**AVAILABLE RECORDS**
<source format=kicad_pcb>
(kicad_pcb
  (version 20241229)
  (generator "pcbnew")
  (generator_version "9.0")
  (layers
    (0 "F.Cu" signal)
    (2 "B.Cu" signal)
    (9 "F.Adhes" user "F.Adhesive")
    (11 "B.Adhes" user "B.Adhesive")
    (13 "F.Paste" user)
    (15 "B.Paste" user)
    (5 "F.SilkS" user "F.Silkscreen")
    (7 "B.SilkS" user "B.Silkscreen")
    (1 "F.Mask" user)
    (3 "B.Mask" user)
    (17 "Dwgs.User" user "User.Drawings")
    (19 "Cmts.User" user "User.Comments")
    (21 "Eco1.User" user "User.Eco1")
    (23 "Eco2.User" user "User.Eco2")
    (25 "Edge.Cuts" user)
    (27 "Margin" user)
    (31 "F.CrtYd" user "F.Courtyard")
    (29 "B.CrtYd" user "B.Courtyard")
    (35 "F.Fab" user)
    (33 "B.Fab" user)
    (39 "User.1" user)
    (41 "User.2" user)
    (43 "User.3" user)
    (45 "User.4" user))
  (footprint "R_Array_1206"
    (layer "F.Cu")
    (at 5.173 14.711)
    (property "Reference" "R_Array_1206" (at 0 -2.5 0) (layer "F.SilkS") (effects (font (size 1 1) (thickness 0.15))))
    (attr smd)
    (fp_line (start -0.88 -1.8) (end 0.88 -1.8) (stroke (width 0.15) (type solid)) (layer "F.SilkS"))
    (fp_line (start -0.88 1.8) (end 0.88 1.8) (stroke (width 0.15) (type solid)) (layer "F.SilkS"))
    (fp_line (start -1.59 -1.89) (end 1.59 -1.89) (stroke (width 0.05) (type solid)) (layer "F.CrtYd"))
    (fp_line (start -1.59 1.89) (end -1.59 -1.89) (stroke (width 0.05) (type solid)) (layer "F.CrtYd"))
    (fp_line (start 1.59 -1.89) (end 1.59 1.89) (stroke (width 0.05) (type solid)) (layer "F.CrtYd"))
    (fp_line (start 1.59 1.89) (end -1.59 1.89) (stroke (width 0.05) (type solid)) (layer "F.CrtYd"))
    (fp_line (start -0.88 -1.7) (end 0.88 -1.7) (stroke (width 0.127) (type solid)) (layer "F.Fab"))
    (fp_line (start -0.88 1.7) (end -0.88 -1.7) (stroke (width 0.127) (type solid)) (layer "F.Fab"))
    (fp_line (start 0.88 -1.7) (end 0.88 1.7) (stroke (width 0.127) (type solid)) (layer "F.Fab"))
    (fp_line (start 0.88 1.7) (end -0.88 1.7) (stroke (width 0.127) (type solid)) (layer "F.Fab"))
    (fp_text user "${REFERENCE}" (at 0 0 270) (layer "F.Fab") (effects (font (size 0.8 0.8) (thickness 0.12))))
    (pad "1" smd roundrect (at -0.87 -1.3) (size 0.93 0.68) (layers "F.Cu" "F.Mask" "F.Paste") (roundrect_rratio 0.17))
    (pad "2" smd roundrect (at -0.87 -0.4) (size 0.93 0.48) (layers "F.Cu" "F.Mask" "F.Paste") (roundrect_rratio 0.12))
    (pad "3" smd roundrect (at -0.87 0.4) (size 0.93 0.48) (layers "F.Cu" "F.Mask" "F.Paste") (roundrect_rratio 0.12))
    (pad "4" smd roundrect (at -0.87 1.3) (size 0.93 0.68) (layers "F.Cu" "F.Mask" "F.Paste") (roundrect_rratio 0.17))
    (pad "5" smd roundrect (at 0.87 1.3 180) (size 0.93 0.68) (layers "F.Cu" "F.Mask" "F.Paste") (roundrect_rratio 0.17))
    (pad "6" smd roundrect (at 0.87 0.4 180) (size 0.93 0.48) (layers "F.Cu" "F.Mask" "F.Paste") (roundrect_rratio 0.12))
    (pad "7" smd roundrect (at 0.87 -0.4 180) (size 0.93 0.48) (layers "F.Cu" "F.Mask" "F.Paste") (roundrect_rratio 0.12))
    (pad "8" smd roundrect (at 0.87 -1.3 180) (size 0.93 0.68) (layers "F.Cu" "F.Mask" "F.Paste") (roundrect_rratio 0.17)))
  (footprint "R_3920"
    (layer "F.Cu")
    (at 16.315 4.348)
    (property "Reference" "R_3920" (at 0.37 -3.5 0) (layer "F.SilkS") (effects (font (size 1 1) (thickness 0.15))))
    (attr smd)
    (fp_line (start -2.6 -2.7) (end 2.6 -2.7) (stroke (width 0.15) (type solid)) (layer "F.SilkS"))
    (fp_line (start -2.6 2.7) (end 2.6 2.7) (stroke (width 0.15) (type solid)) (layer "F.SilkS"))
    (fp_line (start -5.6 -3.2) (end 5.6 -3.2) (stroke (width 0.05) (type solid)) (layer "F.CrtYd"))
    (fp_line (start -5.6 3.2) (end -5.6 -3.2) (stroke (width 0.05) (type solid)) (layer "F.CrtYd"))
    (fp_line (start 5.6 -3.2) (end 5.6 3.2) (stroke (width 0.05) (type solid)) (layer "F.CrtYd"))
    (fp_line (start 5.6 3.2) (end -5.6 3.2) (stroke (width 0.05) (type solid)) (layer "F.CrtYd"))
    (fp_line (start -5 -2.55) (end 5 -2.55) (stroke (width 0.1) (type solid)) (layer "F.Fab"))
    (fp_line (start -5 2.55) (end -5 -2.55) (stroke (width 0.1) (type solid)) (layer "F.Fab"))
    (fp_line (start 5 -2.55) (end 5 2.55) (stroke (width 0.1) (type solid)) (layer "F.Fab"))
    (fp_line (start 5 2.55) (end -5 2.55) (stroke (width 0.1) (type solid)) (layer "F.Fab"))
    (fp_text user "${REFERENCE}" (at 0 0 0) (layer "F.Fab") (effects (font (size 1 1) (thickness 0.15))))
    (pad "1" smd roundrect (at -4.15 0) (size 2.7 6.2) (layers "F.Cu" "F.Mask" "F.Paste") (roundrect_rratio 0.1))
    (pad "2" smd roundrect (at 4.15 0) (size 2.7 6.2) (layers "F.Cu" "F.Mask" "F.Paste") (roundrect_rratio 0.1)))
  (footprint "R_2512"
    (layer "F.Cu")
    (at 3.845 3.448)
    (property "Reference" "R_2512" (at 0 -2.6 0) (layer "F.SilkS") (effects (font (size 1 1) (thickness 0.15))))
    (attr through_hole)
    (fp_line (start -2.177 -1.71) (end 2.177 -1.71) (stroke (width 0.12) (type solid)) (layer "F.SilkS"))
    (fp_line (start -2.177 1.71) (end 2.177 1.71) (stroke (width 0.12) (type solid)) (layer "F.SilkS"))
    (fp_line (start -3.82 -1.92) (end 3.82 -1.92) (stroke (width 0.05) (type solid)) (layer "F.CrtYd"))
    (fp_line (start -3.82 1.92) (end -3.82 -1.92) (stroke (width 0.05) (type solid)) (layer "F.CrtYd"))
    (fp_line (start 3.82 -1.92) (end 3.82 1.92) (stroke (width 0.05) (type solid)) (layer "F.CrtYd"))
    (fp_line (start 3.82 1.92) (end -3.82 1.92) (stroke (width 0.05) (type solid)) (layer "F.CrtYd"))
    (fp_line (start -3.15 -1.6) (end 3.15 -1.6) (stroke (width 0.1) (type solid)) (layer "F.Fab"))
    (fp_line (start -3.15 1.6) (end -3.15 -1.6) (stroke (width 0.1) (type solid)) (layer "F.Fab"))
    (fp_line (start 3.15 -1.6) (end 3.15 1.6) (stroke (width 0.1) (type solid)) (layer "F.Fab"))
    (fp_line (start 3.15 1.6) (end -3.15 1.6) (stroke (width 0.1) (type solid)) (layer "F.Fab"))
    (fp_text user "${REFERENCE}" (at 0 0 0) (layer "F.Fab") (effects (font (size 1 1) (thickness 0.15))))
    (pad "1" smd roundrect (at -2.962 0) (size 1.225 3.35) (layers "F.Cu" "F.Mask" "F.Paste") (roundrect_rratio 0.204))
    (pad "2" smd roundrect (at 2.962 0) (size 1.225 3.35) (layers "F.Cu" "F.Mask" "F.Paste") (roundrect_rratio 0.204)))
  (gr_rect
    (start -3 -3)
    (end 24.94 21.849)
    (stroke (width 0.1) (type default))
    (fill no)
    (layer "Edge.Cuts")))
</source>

**PROBLEM DESCRIPTION**
In the listing, return each line containing the string "Adhes".

**RESPONSE**
    (9 "F.Adhes" user "F.Adhesive")
    (11 "B.Adhes" user "B.Adhesive")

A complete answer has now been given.